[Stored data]
=-=-=-=-=

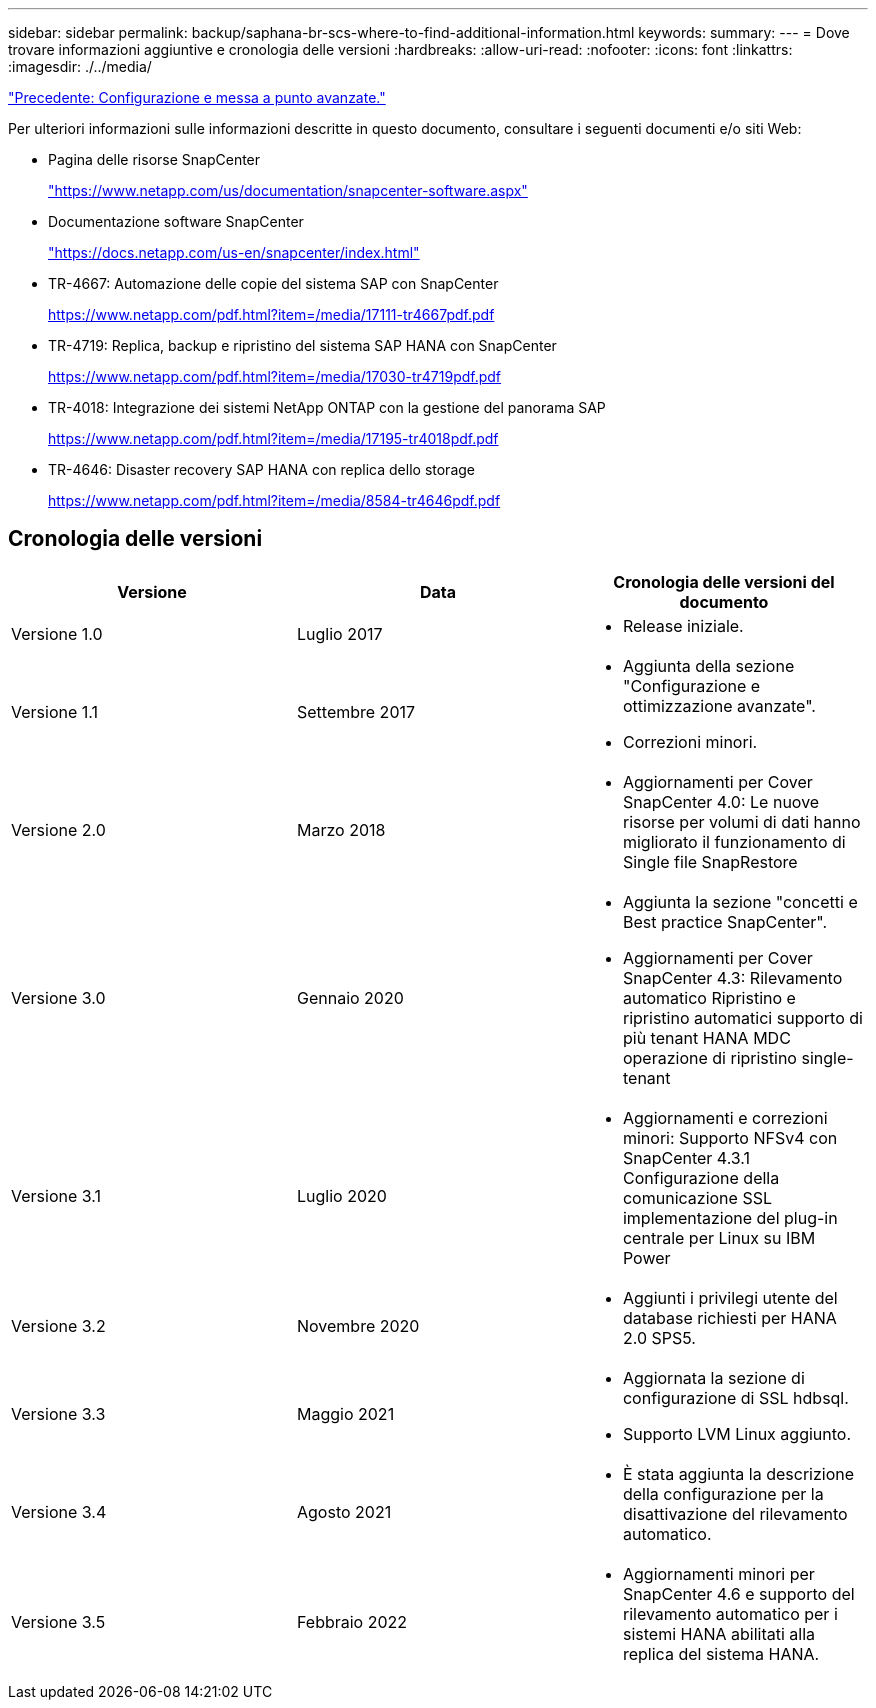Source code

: ---
sidebar: sidebar 
permalink: backup/saphana-br-scs-where-to-find-additional-information.html 
keywords:  
summary:  
---
= Dove trovare informazioni aggiuntive e cronologia delle versioni
:hardbreaks:
:allow-uri-read: 
:nofooter: 
:icons: font
:linkattrs: 
:imagesdir: ./../media/


link:saphana-br-scs-advanced-configuration-and-tuning.html["Precedente: Configurazione e messa a punto avanzate."]

Per ulteriori informazioni sulle informazioni descritte in questo documento, consultare i seguenti documenti e/o siti Web:

* Pagina delle risorse SnapCenter
+
https://www.netapp.com/us/documentation/snapcenter-software.aspx["https://www.netapp.com/us/documentation/snapcenter-software.aspx"^]

* Documentazione software SnapCenter
+
https://docs.netapp.com/us-en/snapcenter/index.html["https://docs.netapp.com/us-en/snapcenter/index.html"^]

* TR-4667: Automazione delle copie del sistema SAP con SnapCenter
+
https://www.netapp.com/pdf.html?item=/media/17111-tr4667pdf.pdf["https://www.netapp.com/pdf.html?item=/media/17111-tr4667pdf.pdf"^]

* TR-4719: Replica, backup e ripristino del sistema SAP HANA con SnapCenter
+
https://www.netapp.com/pdf.html?item=/media/17030-tr4719pdf.pdf["https://www.netapp.com/pdf.html?item=/media/17030-tr4719pdf.pdf"^]

* TR-4018: Integrazione dei sistemi NetApp ONTAP con la gestione del panorama SAP
+
https://www.netapp.com/pdf.html?item=/media/17195-tr4018pdf.pdf["https://www.netapp.com/pdf.html?item=/media/17195-tr4018pdf.pdf"^]

* TR-4646: Disaster recovery SAP HANA con replica dello storage
+
https://www.netapp.com/pdf.html?item=/media/8584-tr4646pdf.pdf["https://www.netapp.com/pdf.html?item=/media/8584-tr4646pdf.pdf"^]





== Cronologia delle versioni

|===
| Versione | Data | Cronologia delle versioni del documento 


| Versione 1.0 | Luglio 2017  a| 
* Release iniziale.




| Versione 1.1 | Settembre 2017  a| 
* Aggiunta della sezione "Configurazione e ottimizzazione avanzate".
* Correzioni minori.




| Versione 2.0 | Marzo 2018  a| 
* Aggiornamenti per Cover SnapCenter 4.0: Le nuove risorse per volumi di dati hanno migliorato il funzionamento di Single file SnapRestore




| Versione 3.0 | Gennaio 2020  a| 
* Aggiunta la sezione "concetti e Best practice SnapCenter".
* Aggiornamenti per Cover SnapCenter 4.3: Rilevamento automatico Ripristino e ripristino automatici supporto di più tenant HANA MDC operazione di ripristino single-tenant




| Versione 3.1 | Luglio 2020  a| 
* Aggiornamenti e correzioni minori: Supporto NFSv4 con SnapCenter 4.3.1 Configurazione della comunicazione SSL implementazione del plug-in centrale per Linux su IBM Power




| Versione 3.2 | Novembre 2020  a| 
* Aggiunti i privilegi utente del database richiesti per HANA 2.0 SPS5.




| Versione 3.3 | Maggio 2021  a| 
* Aggiornata la sezione di configurazione di SSL hdbsql.
* Supporto LVM Linux aggiunto.




| Versione 3.4 | Agosto 2021  a| 
* È stata aggiunta la descrizione della configurazione per la disattivazione del rilevamento automatico.




| Versione 3.5 | Febbraio 2022  a| 
* Aggiornamenti minori per SnapCenter 4.6 e supporto del rilevamento automatico per i sistemi HANA abilitati alla replica del sistema HANA.


|===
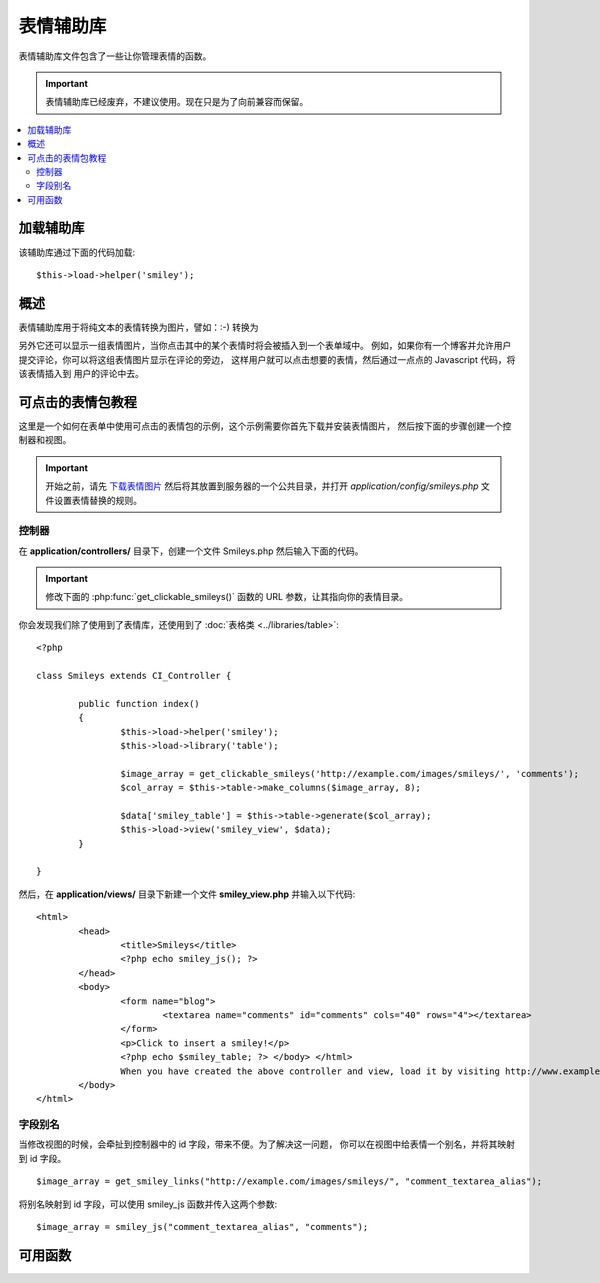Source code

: #############
表情辅助库
#############

表情辅助库文件包含了一些让你管理表情的函数。

.. important:: 表情辅助库已经废弃，不建议使用。现在只是为了向前兼容而保留。

.. contents::
  :local:

.. raw:: html

  <div class="custom-index container"></div>

加载辅助库
===================

该辅助库通过下面的代码加载::

	$this->load->helper('smiley');

概述
========

表情辅助库用于将纯文本的表情转换为图片，譬如：:-) 转换为 |smile!|

另外它还可以显示一组表情图片，当你点击其中的某个表情时将会被插入到一个表单域中。
例如，如果你有一个博客并允许用户提交评论，你可以将这组表情图片显示在评论的旁边，
这样用户就可以点击想要的表情，然后通过一点点的 Javascript 代码，将该表情插入到
用户的评论中去。

可点击的表情包教程
==========================

这里是一个如何在表单中使用可点击的表情包的示例，这个示例需要你首先下载并安装表情图片，
然后按下面的步骤创建一个控制器和视图。

.. important:: 开始之前，请先 `下载表情图片 <https://ellislab.com/asset/ci_download_files/smileys.zip>`_
	然后将其放置到服务器的一个公共目录，并打开 `application/config/smileys.php` 文件设置表情替换的规则。

控制器
--------------

在 **application/controllers/** 目录下，创建一个文件 Smileys.php 然后输入下面的代码。

.. important:: 修改下面的 :php:func:`get_clickable_smileys()` 函数的 URL 参数，让其指向你的表情目录。

你会发现我们除了使用到了表情库，还使用到了 :doc:`表格类 <../libraries/table>`::

	<?php

	class Smileys extends CI_Controller {

		public function index()
		{
			$this->load->helper('smiley');
			$this->load->library('table');

			$image_array = get_clickable_smileys('http://example.com/images/smileys/', 'comments');
			$col_array = $this->table->make_columns($image_array, 8);

			$data['smiley_table'] = $this->table->generate($col_array);
			$this->load->view('smiley_view', $data);
		}

	}

然后，在 **application/views/** 目录下新建一个文件 **smiley_view.php** 并输入以下代码::

	<html>
		<head>
			<title>Smileys</title>
			<?php echo smiley_js(); ?>
		</head>
		<body>
			<form name="blog">
				<textarea name="comments" id="comments" cols="40" rows="4"></textarea>
			</form>
			<p>Click to insert a smiley!</p>
			<?php echo $smiley_table; ?> </body> </html>
			When you have created the above controller and view, load it by visiting http://www.example.com/index.php/smileys/
		</body>
	</html>

字段别名
-------------

当修改视图的时候，会牵扯到控制器中的 id 字段，带来不便。为了解决这一问题，
你可以在视图中给表情一个别名，并将其映射到 id 字段。

::

	$image_array = get_smiley_links("http://example.com/images/smileys/", "comment_textarea_alias");

将别名映射到 id 字段，可以使用 smiley_js 函数并传入这两个参数::

	$image_array = smiley_js("comment_textarea_alias", "comments");

可用函数
===================

.. php:function:: get_clickable_smileys($image_url[, $alias = ''[, $smileys = NULL]])

	:param	string	$image_url: URL path to the smileys directory
	:param	string	$alias: Field alias
	:returns:	An array of ready to use smileys
	:rtype:	array

	返回一个已经绑定了可点击表情的数组。你必须提供表情文件夹的 URL ，
	还有表单域的 ID 或者表单域的别名。

	举例::

		$image_array = get_clickable_smileys('http://example.com/images/smileys/', 'comment');

.. php:function:: smiley_js([$alias = ''[, $field_id = ''[, $inline = TRUE]]])

	:param	string	$alias: Field alias
	:param	string	$field_id: Field ID
	:param	bool	$inline: Whether we're inserting an inline smiley
	:returns:	Smiley-enabling JavaScript code
	:rtype:	string

	生成可以让图片点击后插入到表单域中的 JavaScript 代码。如果你在生成表情链接的时候
	提供了一个别名来代替 id ，你需要在函数中传入别名和相应的 id ，此函数被设计为
	应放在你 Web 页面的 <head> 部分。

	举例::

		<?php echo smiley_js(); ?>

.. php:function:: parse_smileys([$str = ''[, $image_url = ''[, $smileys = NULL]]])

	:param	string	$str: Text containing smiley codes
	:param	string	$image_url: URL path to the smileys directory
	:param	array	$smileys: An array of smileys
	:returns:	Parsed smileys
	:rtype:	string

	输入一个文本字符串，并将其中的纯文本表情替换为等效的表情图片，第一个参数为你的字符串，
	第二个参数是你的表情目录对应的 URL 。

	举例::

		$str = 'Here are some smileys: :-)  ;-)';
		$str = parse_smileys($str, 'http://example.com/images/smileys/');
		echo $str;

.. |smile!| image:: ../images/smile.gif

=-=-=-=-=

Work request:
In the records above, how many lines contain the string "application"? Only that number should be written.

The answer:
3